A comparative evaluation of receptor reactivities for C3b, iC3b, and C3d on Raji lymphoblastoid cells.

Abstract

Raji cells were described to carry receptors for iC3b, C3d, C3b-beta 1 H and beta 1 H. Controversial opinions, however, exist whether or not these cells carry also receptors for C3b. Using highly purified C3, definitely devoid of beta 1 H and C5, for preparation of C3b intermediates, it could be shown that Raji cells bound to C3b cells. Furthermore, Raji cells reacted with monoclonal antibodies that interfered with binding of C3b to human erythrocytes, lymphocytes and renal cells. The receptor for C3b on Raji cell, however, exhibited some special properties and, therefore, required some distinct experimental conditions for its detection: (1) The origin of the erythrocytes used for preparation of the C3b intermediates seemed to be important; this was not the case when iC3b and C3d receptor reactivity was assessed. (2) Rosettes already formed between Raji cells and EAC1423b showed the tendency to disintegrate within the first 30 min after the rosette formation assay. Again, this effect could not be observed with iC3b- and C3d-dependent rosette formation. (3) Incubation of the Raji cells at 37 degrees C as well as 4 degrees C before rosette formation resulted in a rhythmic loss and reappearance of C3b receptor reactivity. At room temperature (19-22 degrees C) this effect was much less expressed. There was no influence of preincubation at 4 and 37 degrees C, respectively, on the iC3b and C3d receptor reactivity of Raji cells. (4) Diisopropylfluorophosphate (DFP) present during rosette formation enhanced, within a certain range of concentration, the percentage of C3b-dependent rosette formation. iC3b and C3d receptor reactivity was not influenced.

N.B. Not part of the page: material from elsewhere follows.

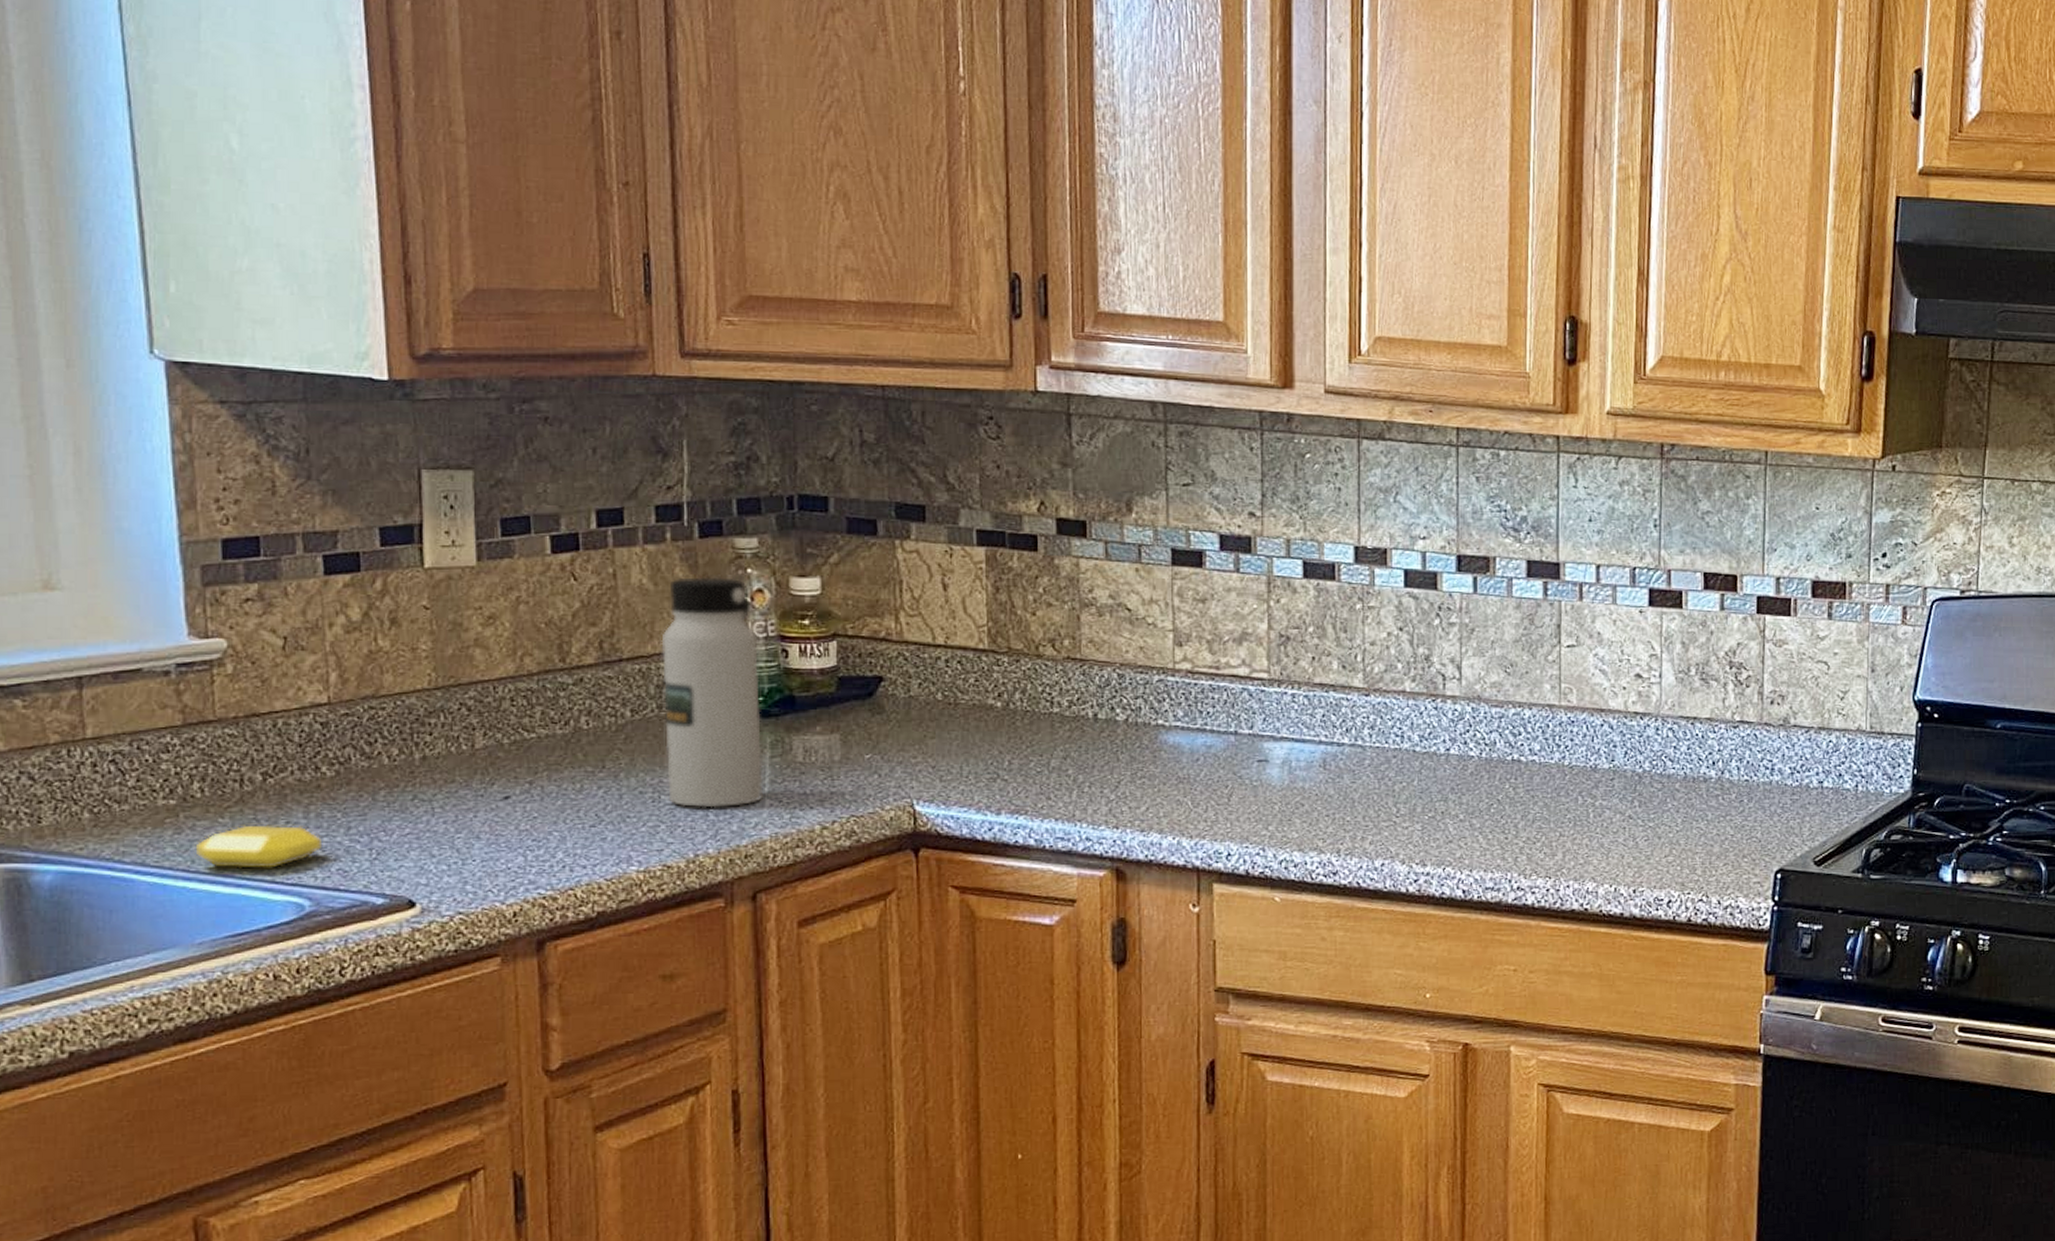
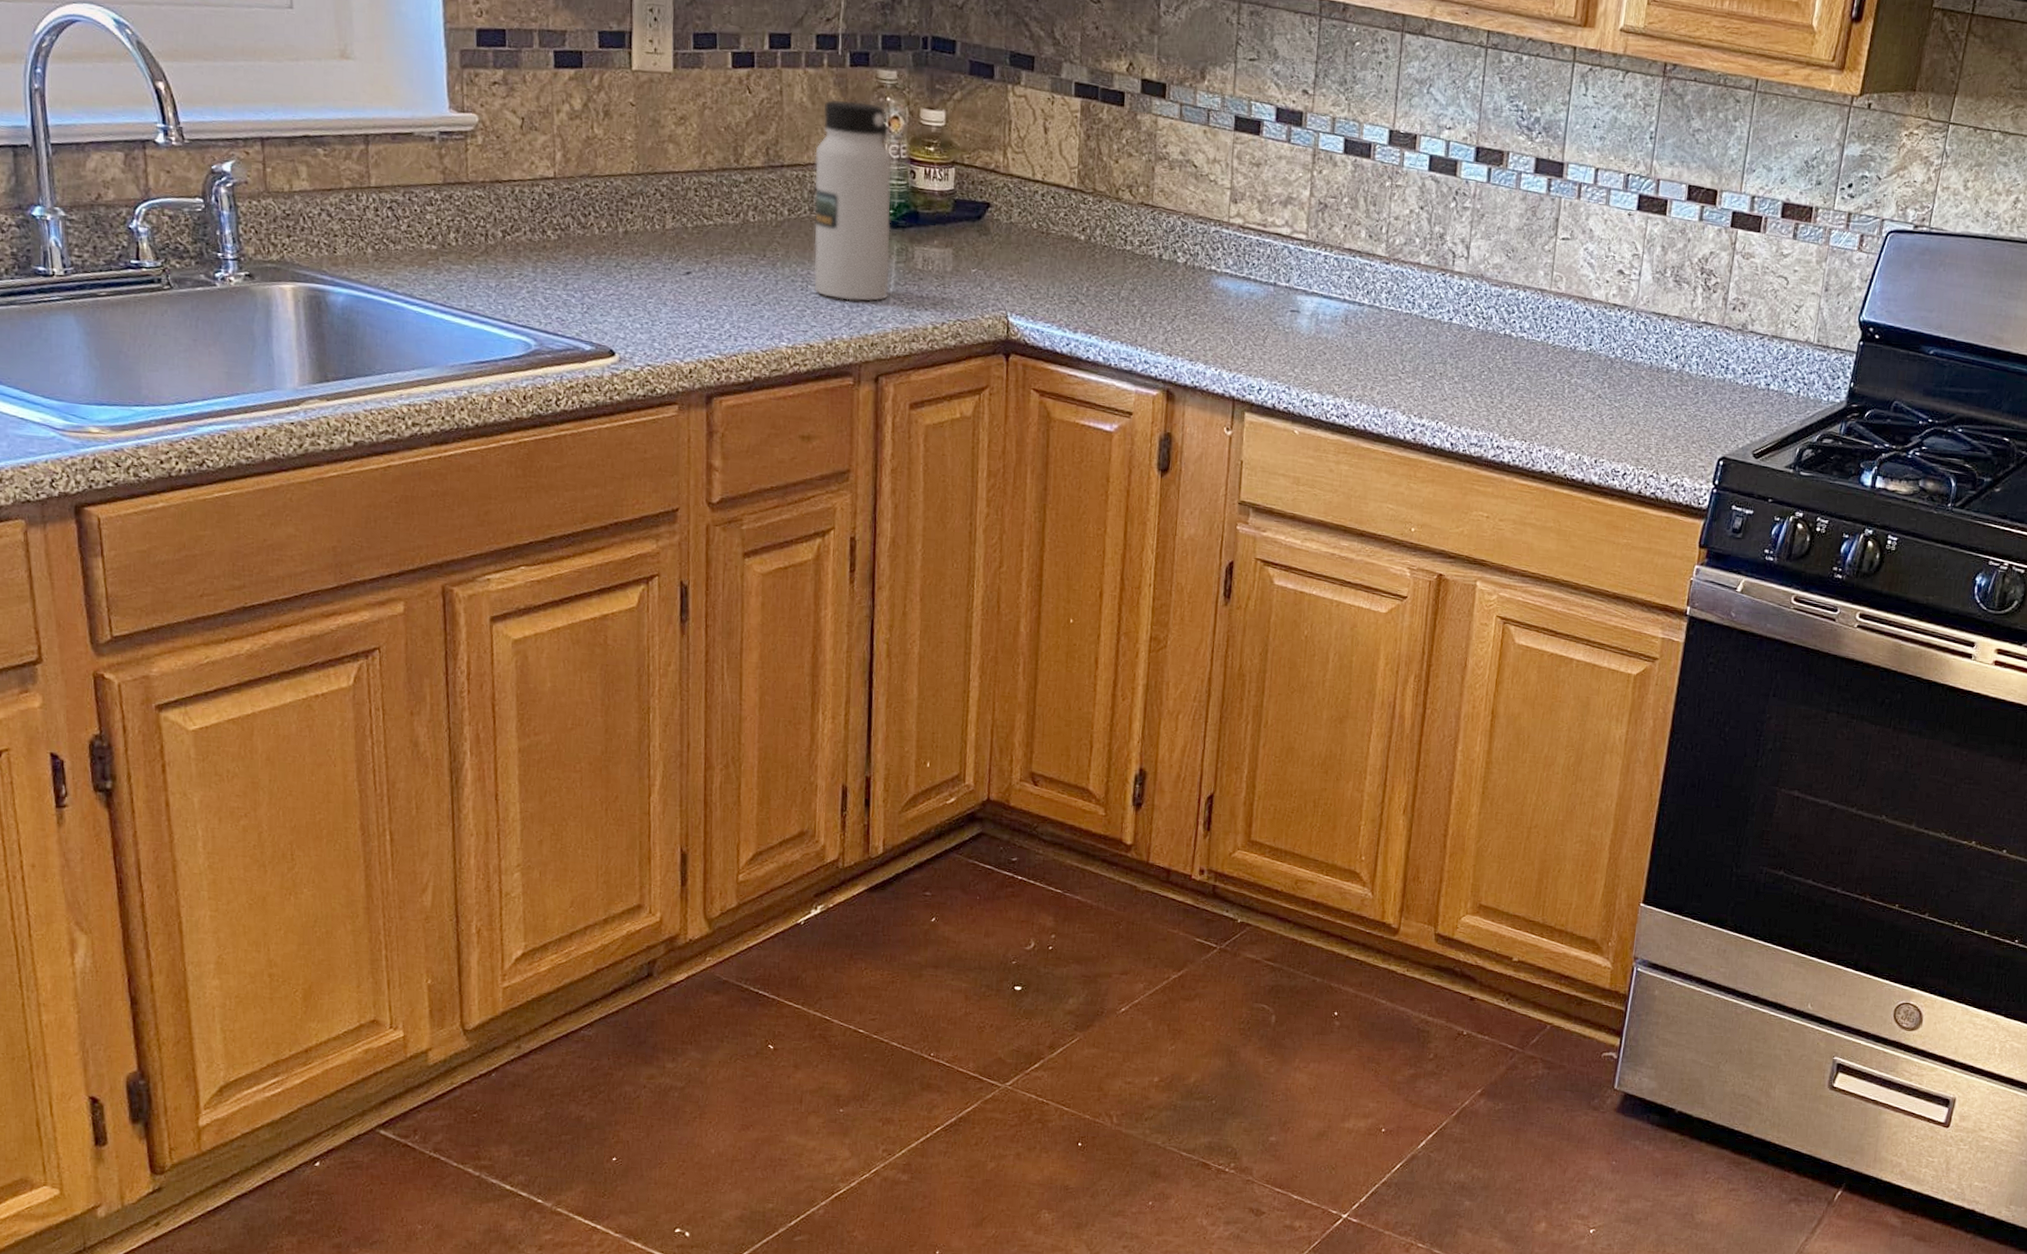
soap bar: present [195,825,321,869] -> none [450,272,545,311]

A similar reaction pattern was observed with pokeweed mitogen (PWM)-stimulated tonsil lymphocytes. In the concentrations tested, DFP showed no effect on the rosette formation between C3b, iC3b, and C3d cells, respectively, and unstimulated tonsil lymphocytes. The data presented suggest that C3b receptors on Raji cells undergo some special metabolism, possibly controlled by fluid phase or cell-bound proteases. This might be a common property of C3b receptors on blast-like and transformed cells, differing from that of unstimulated small lymphocytes.